GBP/USD TECHNICAL ANALYSIS

The British pound rose on Monday due to the weakened U.S. dollar and falling U.S. Treasury yields, with GBP/USD increasing by 0.5% and approaching the technical barrier of confluence resistance at 1.2450. 

This level coincides with the 61.80% Fib retracement of the 2022 slump and the highs of December and January. 

GBP/USD

However, the daily chart shows that bullish momentum tends to fade around 1.2450, leading to pullbacks in the past four months. Thus, there is a possibility that cable’s recent advance may be running out of steam and could experience a downside correction in the near future. 

If this scenario plays out, GBP/USD could drop to 1.2270 and then 1.2150, the 50-day simple moving average. 
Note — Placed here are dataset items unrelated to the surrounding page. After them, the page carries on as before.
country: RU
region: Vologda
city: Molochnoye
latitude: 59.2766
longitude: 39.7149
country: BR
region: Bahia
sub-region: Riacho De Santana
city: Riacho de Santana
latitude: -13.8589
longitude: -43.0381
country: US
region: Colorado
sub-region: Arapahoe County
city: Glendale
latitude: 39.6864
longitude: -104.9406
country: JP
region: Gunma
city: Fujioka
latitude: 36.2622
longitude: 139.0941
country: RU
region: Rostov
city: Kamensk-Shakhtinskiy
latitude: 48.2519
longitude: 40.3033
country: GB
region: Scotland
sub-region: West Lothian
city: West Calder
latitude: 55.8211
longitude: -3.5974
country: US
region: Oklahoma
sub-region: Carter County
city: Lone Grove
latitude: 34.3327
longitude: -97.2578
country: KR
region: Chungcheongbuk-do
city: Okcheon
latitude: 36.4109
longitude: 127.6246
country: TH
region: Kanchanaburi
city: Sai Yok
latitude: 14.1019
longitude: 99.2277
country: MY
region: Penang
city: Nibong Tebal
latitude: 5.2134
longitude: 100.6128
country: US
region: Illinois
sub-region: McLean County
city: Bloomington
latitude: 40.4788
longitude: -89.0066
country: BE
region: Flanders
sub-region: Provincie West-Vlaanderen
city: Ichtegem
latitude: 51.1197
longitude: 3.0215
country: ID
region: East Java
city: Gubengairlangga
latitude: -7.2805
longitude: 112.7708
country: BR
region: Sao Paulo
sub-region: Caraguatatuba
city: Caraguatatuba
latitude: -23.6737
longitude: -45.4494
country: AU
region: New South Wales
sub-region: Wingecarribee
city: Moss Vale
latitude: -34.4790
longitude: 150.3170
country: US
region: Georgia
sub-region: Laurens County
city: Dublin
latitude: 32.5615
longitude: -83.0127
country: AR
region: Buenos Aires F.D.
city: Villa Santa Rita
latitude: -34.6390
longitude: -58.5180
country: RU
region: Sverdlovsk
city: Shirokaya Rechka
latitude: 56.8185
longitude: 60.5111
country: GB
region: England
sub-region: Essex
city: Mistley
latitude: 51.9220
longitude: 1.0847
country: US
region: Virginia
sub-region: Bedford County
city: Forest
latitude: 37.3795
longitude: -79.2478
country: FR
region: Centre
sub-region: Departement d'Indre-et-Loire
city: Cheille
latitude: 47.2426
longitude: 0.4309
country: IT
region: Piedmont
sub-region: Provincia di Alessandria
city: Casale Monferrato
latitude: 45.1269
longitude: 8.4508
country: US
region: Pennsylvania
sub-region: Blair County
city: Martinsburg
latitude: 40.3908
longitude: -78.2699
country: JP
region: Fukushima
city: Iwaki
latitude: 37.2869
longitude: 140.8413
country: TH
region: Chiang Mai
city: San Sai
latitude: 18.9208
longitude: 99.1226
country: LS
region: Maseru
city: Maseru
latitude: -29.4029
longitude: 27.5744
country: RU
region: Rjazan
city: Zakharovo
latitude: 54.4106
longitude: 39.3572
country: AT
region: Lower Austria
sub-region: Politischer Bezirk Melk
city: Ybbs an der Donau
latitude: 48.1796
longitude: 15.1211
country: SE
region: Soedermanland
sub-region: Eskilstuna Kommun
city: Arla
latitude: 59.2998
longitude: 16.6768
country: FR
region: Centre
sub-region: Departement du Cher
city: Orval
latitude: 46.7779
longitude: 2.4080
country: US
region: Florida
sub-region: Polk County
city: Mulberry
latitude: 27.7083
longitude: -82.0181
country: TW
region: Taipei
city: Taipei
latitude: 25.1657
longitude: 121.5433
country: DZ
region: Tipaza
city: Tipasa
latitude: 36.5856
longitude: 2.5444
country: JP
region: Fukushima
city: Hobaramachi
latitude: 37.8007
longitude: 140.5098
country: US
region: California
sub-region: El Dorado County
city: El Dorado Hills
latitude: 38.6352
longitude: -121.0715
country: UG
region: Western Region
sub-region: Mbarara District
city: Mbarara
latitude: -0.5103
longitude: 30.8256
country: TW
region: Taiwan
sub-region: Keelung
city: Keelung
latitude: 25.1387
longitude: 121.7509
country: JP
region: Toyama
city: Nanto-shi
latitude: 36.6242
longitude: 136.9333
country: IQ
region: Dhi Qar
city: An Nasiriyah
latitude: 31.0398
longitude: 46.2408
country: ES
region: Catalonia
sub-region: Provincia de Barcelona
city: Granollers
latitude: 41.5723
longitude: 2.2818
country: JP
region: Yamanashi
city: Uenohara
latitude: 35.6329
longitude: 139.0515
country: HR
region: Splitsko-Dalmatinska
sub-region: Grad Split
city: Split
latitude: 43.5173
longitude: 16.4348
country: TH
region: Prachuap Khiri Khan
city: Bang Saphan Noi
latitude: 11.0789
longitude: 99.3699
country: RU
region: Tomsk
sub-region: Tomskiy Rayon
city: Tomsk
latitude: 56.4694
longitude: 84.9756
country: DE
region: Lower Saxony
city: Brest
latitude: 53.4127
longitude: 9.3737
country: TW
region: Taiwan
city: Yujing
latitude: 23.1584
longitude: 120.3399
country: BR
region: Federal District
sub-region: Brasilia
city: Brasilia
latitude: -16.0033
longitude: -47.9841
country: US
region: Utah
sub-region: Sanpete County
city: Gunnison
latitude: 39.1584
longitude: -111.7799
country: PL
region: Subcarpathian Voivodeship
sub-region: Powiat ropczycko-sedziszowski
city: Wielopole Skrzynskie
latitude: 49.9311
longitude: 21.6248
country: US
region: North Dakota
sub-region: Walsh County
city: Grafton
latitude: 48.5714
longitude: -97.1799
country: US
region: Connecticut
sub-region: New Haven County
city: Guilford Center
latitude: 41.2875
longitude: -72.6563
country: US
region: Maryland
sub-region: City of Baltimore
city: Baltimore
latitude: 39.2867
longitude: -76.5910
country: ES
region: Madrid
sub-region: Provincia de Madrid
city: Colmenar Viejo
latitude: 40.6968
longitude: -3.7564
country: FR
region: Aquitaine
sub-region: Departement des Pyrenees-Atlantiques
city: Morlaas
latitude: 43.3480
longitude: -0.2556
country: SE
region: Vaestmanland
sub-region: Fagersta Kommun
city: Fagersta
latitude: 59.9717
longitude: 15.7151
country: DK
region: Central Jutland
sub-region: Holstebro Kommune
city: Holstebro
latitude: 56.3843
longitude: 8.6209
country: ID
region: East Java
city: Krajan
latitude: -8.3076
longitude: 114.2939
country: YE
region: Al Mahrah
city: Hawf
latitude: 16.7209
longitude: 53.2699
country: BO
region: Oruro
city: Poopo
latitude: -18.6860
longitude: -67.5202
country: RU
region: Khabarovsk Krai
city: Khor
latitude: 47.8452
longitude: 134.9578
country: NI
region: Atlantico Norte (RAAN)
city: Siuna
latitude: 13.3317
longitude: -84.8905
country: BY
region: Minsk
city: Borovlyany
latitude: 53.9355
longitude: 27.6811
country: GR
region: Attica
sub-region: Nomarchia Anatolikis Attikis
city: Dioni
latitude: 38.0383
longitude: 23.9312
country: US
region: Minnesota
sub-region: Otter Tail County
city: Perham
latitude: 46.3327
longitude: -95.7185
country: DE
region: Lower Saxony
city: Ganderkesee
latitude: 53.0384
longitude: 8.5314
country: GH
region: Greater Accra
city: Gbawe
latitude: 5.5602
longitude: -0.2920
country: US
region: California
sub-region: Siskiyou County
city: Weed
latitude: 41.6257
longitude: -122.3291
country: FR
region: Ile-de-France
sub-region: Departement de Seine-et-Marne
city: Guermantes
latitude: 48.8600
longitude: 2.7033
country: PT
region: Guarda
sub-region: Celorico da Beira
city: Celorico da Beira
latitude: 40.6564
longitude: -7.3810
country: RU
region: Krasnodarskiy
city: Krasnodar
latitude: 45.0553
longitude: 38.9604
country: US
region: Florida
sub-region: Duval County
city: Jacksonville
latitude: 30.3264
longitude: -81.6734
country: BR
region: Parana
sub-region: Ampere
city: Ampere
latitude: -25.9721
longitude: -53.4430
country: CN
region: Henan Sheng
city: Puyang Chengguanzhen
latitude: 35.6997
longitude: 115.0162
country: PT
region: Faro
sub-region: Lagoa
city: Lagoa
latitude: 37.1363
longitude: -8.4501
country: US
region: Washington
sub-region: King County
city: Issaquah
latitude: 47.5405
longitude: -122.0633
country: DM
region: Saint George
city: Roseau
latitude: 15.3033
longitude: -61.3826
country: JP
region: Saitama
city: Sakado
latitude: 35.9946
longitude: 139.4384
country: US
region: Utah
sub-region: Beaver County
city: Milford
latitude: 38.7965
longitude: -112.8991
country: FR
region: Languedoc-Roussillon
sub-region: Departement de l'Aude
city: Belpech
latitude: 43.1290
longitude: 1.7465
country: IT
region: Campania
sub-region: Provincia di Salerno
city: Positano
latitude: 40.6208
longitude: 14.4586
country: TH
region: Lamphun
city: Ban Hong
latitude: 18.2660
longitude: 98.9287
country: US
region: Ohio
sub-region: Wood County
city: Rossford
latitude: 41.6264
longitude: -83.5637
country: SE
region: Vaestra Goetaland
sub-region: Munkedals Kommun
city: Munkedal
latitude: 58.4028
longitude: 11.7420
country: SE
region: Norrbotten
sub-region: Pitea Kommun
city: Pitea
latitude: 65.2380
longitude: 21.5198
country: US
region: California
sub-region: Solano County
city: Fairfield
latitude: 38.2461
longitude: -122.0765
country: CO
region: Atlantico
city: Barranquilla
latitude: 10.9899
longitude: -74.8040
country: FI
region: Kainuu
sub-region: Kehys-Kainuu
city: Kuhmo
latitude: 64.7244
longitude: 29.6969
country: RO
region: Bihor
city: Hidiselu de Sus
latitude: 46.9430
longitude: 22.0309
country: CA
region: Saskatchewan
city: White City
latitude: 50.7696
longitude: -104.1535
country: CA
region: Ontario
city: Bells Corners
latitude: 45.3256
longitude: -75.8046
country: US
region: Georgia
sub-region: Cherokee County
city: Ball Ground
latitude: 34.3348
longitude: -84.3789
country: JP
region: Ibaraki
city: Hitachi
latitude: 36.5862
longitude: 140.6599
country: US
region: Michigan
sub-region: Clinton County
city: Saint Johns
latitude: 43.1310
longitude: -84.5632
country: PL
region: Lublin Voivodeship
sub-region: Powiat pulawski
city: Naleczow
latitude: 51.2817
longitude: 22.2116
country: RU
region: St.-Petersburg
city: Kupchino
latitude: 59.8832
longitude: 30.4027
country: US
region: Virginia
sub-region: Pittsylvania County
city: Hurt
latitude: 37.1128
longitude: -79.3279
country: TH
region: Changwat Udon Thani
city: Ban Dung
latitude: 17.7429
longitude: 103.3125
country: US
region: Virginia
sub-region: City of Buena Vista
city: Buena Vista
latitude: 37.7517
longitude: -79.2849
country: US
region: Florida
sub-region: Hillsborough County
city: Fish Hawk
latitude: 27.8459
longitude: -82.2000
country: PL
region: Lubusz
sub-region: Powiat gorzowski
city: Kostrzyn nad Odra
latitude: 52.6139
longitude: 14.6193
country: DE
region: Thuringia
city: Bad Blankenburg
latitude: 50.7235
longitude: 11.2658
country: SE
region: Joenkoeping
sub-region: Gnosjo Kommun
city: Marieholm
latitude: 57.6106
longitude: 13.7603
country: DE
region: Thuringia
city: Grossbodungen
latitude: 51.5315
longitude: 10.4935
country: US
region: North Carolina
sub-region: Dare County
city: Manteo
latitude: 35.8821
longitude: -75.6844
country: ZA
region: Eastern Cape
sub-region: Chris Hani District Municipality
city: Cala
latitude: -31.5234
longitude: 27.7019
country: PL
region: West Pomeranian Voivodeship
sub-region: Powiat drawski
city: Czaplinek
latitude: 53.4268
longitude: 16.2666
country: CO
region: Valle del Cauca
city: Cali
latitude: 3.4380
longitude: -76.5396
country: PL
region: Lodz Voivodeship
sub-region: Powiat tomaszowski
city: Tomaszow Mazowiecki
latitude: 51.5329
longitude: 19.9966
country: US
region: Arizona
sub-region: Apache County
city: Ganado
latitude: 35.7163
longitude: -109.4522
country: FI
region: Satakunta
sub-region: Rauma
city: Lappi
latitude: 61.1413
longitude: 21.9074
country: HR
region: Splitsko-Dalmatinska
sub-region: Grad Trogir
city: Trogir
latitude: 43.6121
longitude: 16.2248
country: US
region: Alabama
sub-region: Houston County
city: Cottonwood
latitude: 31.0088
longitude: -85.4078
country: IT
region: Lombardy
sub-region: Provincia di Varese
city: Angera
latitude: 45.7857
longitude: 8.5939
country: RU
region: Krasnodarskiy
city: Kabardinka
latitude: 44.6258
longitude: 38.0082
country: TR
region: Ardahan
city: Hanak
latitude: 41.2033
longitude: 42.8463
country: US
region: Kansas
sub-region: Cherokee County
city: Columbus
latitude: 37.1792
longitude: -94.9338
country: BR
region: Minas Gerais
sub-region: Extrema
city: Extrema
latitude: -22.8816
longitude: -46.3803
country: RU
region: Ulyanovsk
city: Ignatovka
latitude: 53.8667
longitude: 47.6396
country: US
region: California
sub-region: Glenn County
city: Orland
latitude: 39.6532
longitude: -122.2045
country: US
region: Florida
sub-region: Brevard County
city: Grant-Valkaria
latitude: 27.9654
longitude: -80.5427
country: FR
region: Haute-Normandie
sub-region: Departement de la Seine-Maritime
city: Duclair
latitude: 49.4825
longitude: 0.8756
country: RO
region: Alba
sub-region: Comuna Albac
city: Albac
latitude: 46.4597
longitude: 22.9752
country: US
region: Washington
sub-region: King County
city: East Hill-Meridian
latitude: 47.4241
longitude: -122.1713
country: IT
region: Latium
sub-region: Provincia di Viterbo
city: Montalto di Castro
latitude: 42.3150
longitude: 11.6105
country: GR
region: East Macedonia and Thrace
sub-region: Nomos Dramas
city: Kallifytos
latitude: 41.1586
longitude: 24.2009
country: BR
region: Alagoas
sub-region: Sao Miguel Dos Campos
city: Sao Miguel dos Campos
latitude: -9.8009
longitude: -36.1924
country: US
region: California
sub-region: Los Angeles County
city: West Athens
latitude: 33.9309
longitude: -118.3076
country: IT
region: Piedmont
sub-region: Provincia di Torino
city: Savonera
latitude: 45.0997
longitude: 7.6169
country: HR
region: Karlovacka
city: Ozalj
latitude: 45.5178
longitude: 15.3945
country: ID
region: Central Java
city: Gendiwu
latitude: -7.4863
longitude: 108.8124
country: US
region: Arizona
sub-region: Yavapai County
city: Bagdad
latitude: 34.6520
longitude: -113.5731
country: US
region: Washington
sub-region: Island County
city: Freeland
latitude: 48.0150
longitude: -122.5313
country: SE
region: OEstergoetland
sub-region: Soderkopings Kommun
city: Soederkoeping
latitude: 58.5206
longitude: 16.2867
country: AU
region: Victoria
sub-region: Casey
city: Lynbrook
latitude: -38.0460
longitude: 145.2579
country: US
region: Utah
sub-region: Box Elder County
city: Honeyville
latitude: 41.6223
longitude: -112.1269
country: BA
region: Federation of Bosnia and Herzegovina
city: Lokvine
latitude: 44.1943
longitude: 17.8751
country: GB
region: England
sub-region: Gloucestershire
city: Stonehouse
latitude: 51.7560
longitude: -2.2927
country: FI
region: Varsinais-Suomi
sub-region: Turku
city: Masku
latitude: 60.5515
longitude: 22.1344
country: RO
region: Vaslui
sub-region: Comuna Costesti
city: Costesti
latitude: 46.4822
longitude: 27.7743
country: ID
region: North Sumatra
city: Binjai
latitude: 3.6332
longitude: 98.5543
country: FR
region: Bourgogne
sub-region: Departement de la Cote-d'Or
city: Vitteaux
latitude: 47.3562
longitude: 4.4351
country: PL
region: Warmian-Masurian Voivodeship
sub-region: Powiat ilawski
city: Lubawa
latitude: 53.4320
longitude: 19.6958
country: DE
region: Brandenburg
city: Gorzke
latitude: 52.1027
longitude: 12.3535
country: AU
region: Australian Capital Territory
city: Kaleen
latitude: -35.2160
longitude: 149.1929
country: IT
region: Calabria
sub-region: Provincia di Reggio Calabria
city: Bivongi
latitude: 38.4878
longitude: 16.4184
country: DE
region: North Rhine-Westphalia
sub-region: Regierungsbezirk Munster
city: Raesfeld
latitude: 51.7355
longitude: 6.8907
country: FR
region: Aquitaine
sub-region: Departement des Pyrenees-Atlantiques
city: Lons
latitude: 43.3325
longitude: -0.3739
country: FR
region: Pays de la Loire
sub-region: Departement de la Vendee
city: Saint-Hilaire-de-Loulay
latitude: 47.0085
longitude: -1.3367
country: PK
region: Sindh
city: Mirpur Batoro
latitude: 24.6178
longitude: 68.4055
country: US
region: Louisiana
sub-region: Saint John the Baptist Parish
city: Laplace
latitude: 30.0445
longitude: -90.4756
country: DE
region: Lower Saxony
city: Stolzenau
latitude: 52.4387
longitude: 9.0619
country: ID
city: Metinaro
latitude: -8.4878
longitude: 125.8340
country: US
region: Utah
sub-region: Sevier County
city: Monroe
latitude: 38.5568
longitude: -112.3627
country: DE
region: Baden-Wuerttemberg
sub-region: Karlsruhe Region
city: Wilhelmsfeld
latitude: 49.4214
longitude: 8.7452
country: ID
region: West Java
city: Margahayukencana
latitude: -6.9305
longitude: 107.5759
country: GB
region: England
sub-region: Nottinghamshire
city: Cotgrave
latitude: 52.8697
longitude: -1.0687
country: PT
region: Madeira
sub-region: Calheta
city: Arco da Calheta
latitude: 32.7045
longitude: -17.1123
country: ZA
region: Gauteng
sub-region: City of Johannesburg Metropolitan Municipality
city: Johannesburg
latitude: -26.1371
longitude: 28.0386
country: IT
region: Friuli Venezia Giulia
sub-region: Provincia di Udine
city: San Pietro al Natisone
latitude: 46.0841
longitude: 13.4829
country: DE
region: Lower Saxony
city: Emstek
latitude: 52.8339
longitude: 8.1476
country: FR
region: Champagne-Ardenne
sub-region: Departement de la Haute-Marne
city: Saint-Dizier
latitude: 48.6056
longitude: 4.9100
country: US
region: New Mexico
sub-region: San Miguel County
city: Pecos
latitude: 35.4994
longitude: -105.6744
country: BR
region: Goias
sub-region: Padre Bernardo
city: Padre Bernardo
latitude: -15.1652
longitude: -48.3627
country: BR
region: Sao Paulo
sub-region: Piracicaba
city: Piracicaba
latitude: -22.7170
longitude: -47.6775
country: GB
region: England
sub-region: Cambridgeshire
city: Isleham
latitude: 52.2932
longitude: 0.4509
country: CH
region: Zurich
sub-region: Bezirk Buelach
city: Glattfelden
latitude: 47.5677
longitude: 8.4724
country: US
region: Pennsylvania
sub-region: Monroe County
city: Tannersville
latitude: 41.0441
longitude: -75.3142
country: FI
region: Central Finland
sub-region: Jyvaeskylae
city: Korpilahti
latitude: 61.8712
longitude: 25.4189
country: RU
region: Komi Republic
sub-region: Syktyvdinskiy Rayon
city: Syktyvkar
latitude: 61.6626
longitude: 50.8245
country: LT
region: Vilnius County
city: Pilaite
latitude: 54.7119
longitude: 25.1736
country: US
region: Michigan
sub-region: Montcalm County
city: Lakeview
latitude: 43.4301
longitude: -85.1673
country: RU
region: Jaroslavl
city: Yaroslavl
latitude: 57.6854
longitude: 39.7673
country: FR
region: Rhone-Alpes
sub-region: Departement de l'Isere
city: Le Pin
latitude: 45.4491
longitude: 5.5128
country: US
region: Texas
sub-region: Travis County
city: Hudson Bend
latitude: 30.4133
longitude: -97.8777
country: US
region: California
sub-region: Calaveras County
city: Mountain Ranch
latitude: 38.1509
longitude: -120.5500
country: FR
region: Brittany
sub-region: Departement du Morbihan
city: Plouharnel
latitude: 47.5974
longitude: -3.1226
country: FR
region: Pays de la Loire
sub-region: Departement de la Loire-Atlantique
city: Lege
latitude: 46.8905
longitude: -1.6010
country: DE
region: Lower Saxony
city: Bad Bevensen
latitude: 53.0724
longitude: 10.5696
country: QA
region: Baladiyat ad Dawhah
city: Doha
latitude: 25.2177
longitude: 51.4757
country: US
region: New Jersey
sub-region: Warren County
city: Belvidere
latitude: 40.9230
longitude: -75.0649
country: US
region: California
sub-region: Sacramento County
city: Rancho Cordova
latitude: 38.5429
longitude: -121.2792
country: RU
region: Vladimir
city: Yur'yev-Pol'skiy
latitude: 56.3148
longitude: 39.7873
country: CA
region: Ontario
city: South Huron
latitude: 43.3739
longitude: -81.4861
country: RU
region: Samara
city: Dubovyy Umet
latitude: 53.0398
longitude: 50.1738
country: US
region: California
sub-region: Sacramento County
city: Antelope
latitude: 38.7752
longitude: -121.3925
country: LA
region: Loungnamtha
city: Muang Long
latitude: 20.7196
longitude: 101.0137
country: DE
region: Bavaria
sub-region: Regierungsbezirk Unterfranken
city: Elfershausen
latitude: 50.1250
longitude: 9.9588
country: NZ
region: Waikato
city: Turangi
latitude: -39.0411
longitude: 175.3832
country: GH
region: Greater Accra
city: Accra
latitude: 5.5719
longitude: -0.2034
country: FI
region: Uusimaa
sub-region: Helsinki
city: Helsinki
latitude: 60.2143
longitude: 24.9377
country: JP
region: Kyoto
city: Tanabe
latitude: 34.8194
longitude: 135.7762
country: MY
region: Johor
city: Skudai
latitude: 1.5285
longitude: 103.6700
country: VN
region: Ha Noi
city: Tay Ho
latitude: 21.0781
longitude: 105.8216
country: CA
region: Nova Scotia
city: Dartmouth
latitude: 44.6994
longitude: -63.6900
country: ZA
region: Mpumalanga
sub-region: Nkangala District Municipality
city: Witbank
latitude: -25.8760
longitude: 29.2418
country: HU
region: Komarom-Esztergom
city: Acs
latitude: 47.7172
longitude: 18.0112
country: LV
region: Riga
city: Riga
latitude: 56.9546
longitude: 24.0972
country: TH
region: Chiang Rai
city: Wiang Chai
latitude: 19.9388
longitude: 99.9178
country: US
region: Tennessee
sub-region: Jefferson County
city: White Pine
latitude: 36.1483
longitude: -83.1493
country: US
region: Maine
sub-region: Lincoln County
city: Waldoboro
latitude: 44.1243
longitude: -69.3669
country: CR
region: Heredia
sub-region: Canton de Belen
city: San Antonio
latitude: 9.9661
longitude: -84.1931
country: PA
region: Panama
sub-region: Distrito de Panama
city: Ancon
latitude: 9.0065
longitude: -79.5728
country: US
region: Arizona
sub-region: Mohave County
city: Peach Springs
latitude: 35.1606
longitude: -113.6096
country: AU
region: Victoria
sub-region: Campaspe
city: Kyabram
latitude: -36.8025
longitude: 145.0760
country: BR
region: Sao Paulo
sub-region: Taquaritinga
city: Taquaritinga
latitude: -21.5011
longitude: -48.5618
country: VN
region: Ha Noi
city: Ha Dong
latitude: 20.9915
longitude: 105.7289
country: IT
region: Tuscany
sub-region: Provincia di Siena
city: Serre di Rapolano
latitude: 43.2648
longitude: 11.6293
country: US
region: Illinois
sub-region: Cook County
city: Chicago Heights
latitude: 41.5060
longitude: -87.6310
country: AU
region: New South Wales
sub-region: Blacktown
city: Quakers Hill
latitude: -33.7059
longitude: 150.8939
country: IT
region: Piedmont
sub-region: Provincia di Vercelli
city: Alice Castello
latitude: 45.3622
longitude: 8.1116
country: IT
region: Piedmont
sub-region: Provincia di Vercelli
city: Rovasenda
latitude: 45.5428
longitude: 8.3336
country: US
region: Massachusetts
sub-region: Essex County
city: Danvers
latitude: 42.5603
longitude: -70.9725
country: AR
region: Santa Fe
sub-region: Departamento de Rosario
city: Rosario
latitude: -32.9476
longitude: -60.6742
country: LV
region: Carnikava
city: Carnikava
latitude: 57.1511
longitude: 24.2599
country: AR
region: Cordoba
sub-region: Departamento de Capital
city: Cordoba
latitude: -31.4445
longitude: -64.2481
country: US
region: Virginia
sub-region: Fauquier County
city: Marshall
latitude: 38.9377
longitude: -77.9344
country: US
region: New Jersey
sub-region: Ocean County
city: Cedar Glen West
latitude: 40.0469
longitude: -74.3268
The next downside target is 1.1960. But, if the confluence resistance at 1.2450 is breached on higher volume, the bearish case would be invalidated, and a rally towards 1.2680 would be expected.

EUR/USD TECHNICAL ANALYSIS

Similarly, EUR/USD rallied on Monday, up by 0.5% to 1.0890, backed by the softer tone of the U.S. dollar. The pair is now approaching the technical ceiling of cluster resistance at 1.0930, created by last month’s highs and a descending trendline that has been in play for almost two years. 

EUR/USD

The euro may be positioned for a topside breakout if market sentiment improves and ECB officials continue to support forceful monetary policy tightening in response to inflationary pressures in the region. If there is a bullish breakout, EUR/USD’s gains are likely to accelerate, leading to a retest of this year’s high at 1.1033. 

On further strength, the psychological mark of 1.1200 is the next upside target. However, if sellers take control and trigger a bearish reversal, initial support lies at 1.0730, close to the 50-day simple moving average. 

The next support level is at 1.0620, created by a short-term rising trendline in play since September 2022.